The case began in 2013 after an investigation conducted by the Electronic Frontier Foundation (EFF) and the University of Toronto's Citizen Lab concluded that the spyware was part of a systemic campaign by the Ethiopian government to spy on perceived opponents.

Lawyers argued Thursday before a U.S. Court of Appeals for the District of Columbia Circuit over whether U.S. courts have jurisdiction to hear a case brought by an American citizen for wiretapping and invasion of his privacy that occurred in his Maryland home. The EFF believes this question is relevant because under the Foreign Sovereign Immunities Act, foreign governments are only liable for torts they commit within the United States.

“Mr. Martinez argued that the location where the harm was inflicted upon Mr. Kidane was in Maryland, where his computer and he were the entire time he was spied upon,” the EFF said in a Feb. 2 report. “The question of whether U.S. courts can provide a remedy to an American who was wiretapped shouldn't turn on where the eavesdropper was sitting, but rather where the actual wiretapping occurred, which in this case was Silver Spring, Md.”

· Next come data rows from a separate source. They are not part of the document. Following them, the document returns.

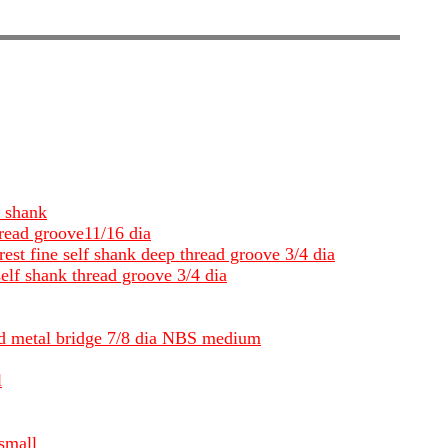
p shank
hread groove11/16 dia
rest fine self shank deep thread groove 3/4 dia
self shank thread groove 3/4 dia
and metal bridge 7/8 dia NBS medium
l
small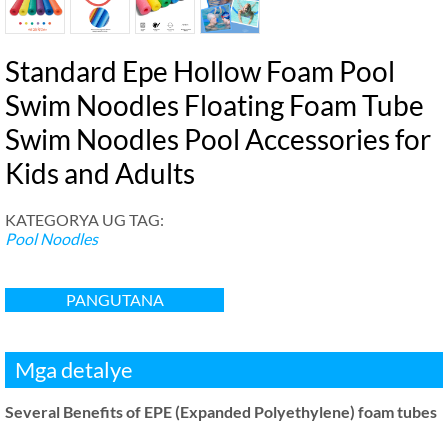
Standard Epe Hollow Foam Pool
Swim Noodles Floating Foam Tube
Swim Noodles Pool Accessories for
Kids and Adults
KATEGORYA UG TAG:
Pool Noodles
PANGUTANA
Mga detalye
Several Benefits of EPE
(
Expanded Polyethylene
)
foam tubes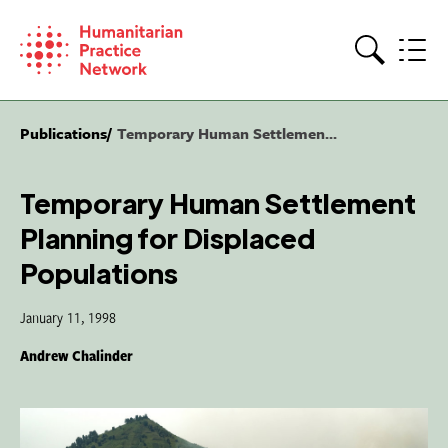
Skip
to
content
Search
Publications
Temporary Human Settlemen...
Temporary Human Settlement
Planning for Displaced
Populations
January 11, 1998
Andrew Chalinder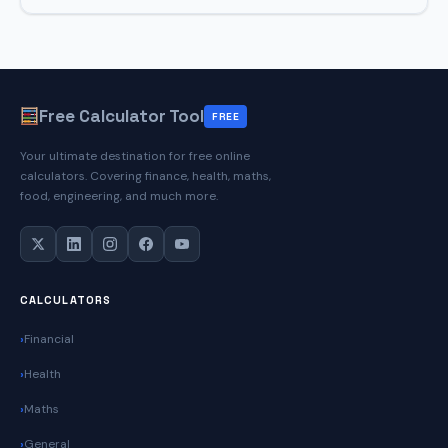
Replacement
Cost
Calculator
Free Calculator Tool
FREE
Your ultimate destination for free online
calculators. Covering finance, health, maths,
food, engineering, and much more.
CALCULATORS
Financial
Health
Maths
General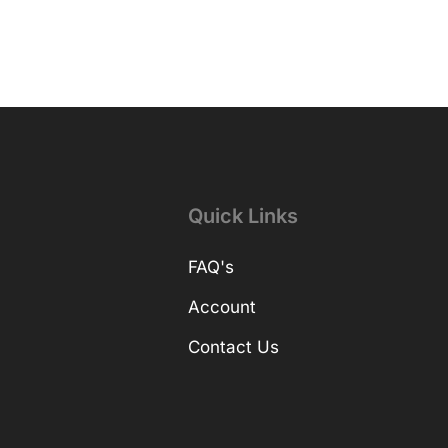
Quick Links
FAQ's
Account
Contact Us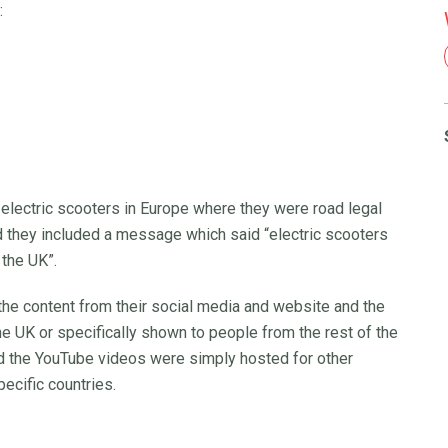
:
 electric scooters in Europe where they were road legal
d they included a message which said “electric scooters
 the UK”.
e content from their social media and website and the
he UK or specifically shown to people from the rest of the
id the YouTube videos were simply hosted for other
ecific countries.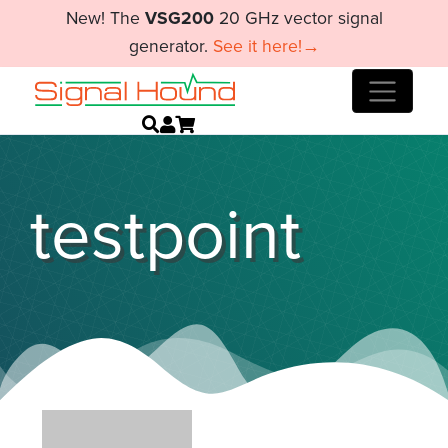
New! The
VSG200
20 GHz vector signal
generator.
See it here!→
testpoint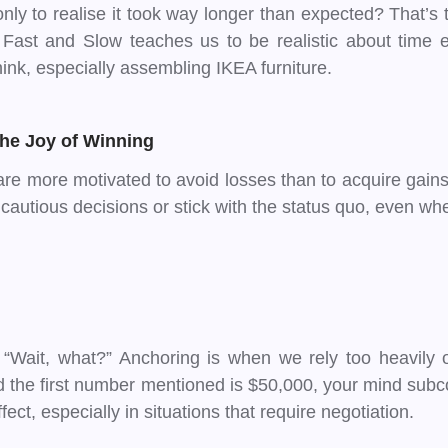
 only to realise it took way longer than expected? That’
, Fast and Slow teaches us to be realistic about time 
ink, especially assembling IKEA furniture.
the Joy of Winning
e more motivated to avoid losses than to acquire gains. 
cautious decisions or stick with the status quo, even whe
“Wait, what?” Anchoring is when we rely too heavily on 
and the first number mentioned is $50,000, your mind subc
ect, especially in situations that require negotiation.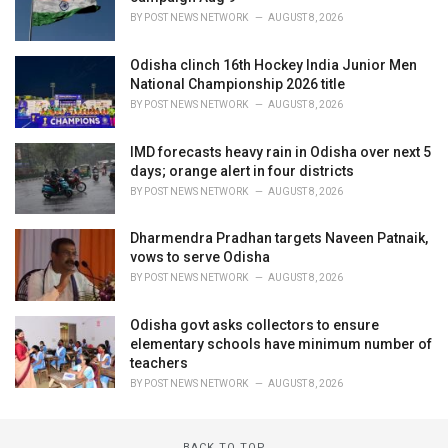
BY
POST NEWS NETWORK
AUGUST 8, 2026
Odisha clinch 16th Hockey India Junior Men
National Championship 2026 title
BY
POST NEWS NETWORK
AUGUST 8, 2026
IMD forecasts heavy rain in Odisha over next 5
days; orange alert in four districts
BY
POST NEWS NETWORK
AUGUST 8, 2026
Dharmendra Pradhan targets Naveen Patnaik,
vows to serve Odisha
BY
POST NEWS NETWORK
AUGUST 8, 2026
Odisha govt asks collectors to ensure
elementary schools have minimum number of
teachers
BY
POST NEWS NETWORK
AUGUST 8, 2026
BACK TO TOP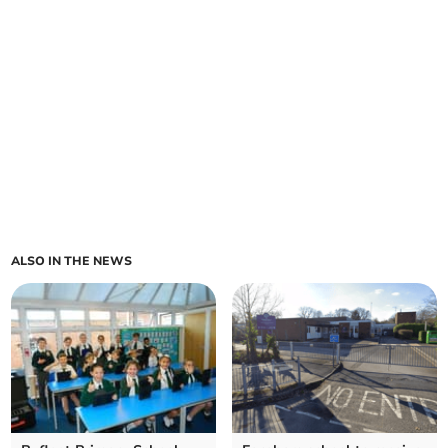
ALSO IN THE NEWS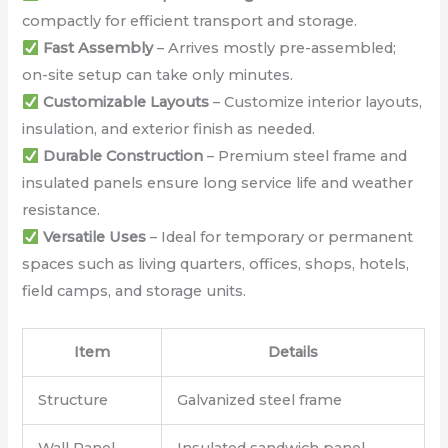
compactly for efficient transport and storage.
Fast Assembly
– Arrives mostly pre-assembled;
on-site setup can take only minutes.
Customizable Layouts
– Customize interior layouts,
insulation, and exterior finish as needed.
Durable Construction
– Premium steel frame and
insulated panels ensure long service life and weather
resistance.
Versatile Uses
– Ideal for temporary or permanent
spaces such as living quarters, offices, shops, hotels,
field camps, and storage units.
Item
Details
Structure
Galvanized steel frame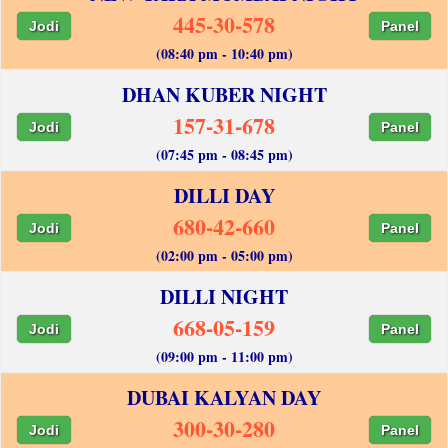
445-30-578
Jodi
Panel
(08:40 pm - 10:40 pm)
DHAN KUBER NIGHT
157-31-678
Jodi
Panel
(07:45 pm - 08:45 pm)
DILLI DAY
680-42-660
Jodi
Panel
(02:00 pm - 05:00 pm)
DILLI NIGHT
668-05-159
Jodi
Panel
(09:00 pm - 11:00 pm)
DUBAI KALYAN DAY
300-30-280
Jodi
Panel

Ethiopia's lawyer argued that their country should be allowed to do anything to Americans, even set off a car bomb, as long as Ethiopia didn't have a human agent in the United States. When one of the judges asked what would happen if Ethiopia mailed a letter bomb into the United States to assassinate an opponent, or hacked an American's self-driving car, causing it to crash, the nation's council said they could not be sued for any of those as well, the EFF said.

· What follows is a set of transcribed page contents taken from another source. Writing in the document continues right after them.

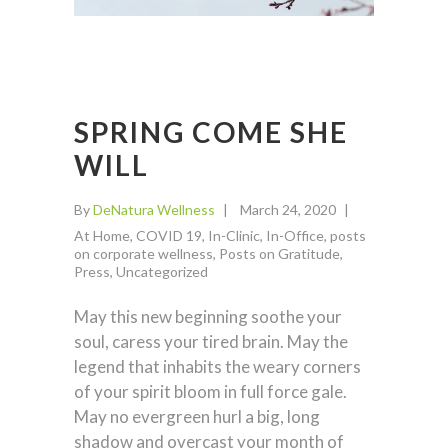
SPRING COME SHE
WILL
By
DeNatura Wellness
March 24, 2020
At Home
,
COVID 19
,
In-Clinic
,
In-Office
,
posts
on corporate wellness
,
Posts on Gratitude
,
Press
,
Uncategorized
May this new beginning soothe your
soul, caress your tired brain. May the
legend that inhabits the weary corners
of your spirit bloom in full force gale.
May no evergreen hurl a big, long
shadow and overcast your month of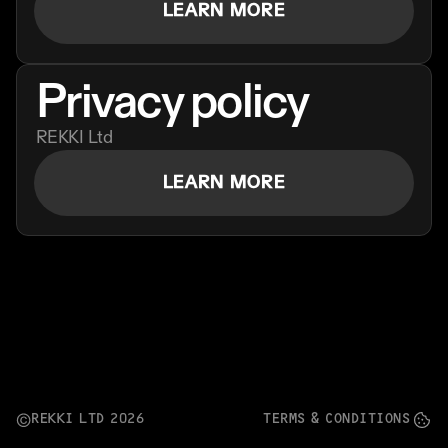
LEARN MORE
Ordering App
MORE
Privacy policy
Company
Contact
REKKI Ltd
Stories
Linkedin
LEARN MORE
Search
Instagram
FAQ
REKKI LTD 2025
REKKI LTD 2026
TERMS & CONDITIONS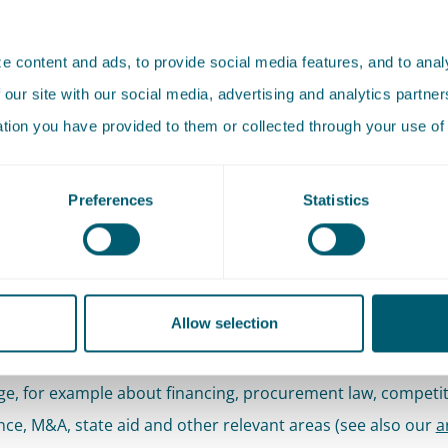
hat civil law agreements stand up to public scrutiny and are
ble.
 content and ads, to provide social media features, and to analy
 our site with our social media, advertising and analytics partn
 approach
ation you have provided to them or collected through your use of 
ith a core team that is involved from first draft of a contra
Preferences
Statistics
ngs. The size of the team depends on what your case requi
s the assistance of one lawyer is sufficient (sanity check), 
e case requires a large staff. We are happy to coordinate thi
Allow selection
cessary, we combine our civil contractual expertise with o
e, for example about financing, procurement law, competit
ce, M&A, state aid and other relevant areas (see also our
a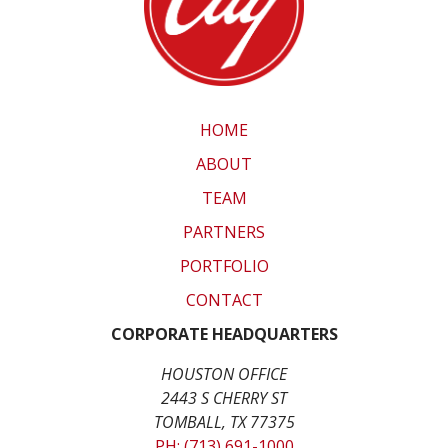
HOME
ABOUT
TEAM
PARTNERS
PORTFOLIO
CONTACT
CORPORATE HEADQUARTERS
HOUSTON OFFICE
2443 S CHERRY ST
TOMBALL, TX 77375
PH: (713) 691-1000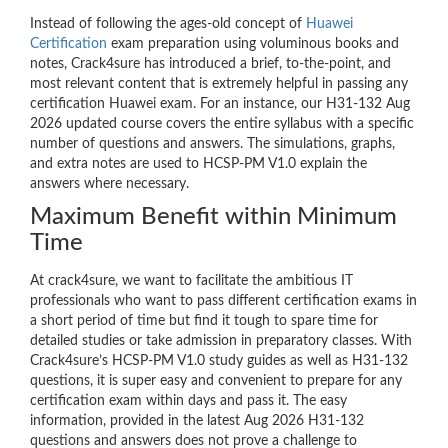
Instead of following the ages-old concept of
Huawei
Certification
exam preparation using voluminous books and
notes, Crack4sure has introduced a brief, to-the-point, and
most relevant content that is extremely helpful in passing any
certification Huawei exam. For an instance, our H31-132 Aug
2026 updated course covers the entire syllabus with a specific
number of questions and answers. The simulations, graphs,
and extra notes are used to HCSP-PM V1.0 explain the
answers where necessary.
Maximum Benefit within Minimum
Time
At crack4sure, we want to facilitate the ambitious IT
professionals who want to pass different certification exams in
a short period of time but find it tough to spare time for
detailed studies or take admission in preparatory classes. With
Crack4sure’s HCSP-PM V1.0 study guides as well as H31-132
questions, it is super easy and convenient to prepare for any
certification exam within days and pass it. The easy
information, provided in the latest Aug 2026 H31-132
questions and answers does not prove a challenge to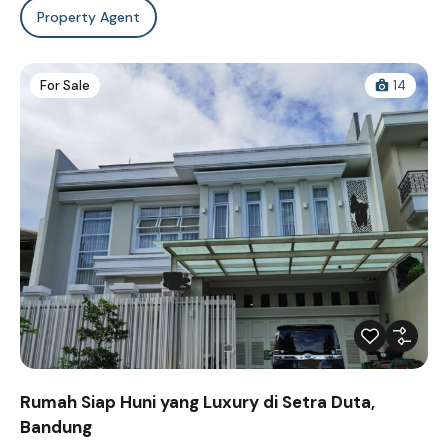
Property Agent
For Sale
14
Rumah Siap Huni yang Luxury di Setra Duta,
Bandung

This is the first time anyone has sued a foreign government for wiretapping in the United States EFF Senior Staff Attorney Nate Cardozo told SC Media.

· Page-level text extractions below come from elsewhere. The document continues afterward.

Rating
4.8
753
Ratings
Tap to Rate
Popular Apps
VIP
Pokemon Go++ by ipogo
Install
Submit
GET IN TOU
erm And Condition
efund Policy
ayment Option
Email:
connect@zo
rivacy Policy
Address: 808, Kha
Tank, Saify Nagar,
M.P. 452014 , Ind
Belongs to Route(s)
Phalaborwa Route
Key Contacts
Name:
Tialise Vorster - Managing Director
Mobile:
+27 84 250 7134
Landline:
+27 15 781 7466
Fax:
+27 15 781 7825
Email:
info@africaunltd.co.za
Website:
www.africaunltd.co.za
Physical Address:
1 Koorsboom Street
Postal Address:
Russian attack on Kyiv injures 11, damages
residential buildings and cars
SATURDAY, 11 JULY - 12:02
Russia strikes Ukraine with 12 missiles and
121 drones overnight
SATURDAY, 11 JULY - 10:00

"It's also the first time that anyone has sued a foreign government for a "remote controlled" act in the U.S. If Ethiopia's theory wins, it will indeed set a precedent," Cardozo said. "Namely, that foreign governments may commit torts on U.S. soil, so long as they're technically sophisticated enough that no human agent sets foot in the country."

The same way that Defensive cybersecurity is always going to be a step behind the offensive side, so will legal strategies, he said.

"If Ethiopia wins, it will set a quite troubling precedent," Cardozo said. "It will mean that a U.S. Court of Appeals will give more latitude to a foreign government to conduct digital spying operations in the U.S. that it would afford to even the U.S. government. In that eventuality, I hope Congress would step in to correct the court's error."

The privacy advocacy group expects to have a rule on the appeal in the next few months. 

UPDATE: This story has been updated to include comments from EFF Senior Staff Attorney Nate Cardozo.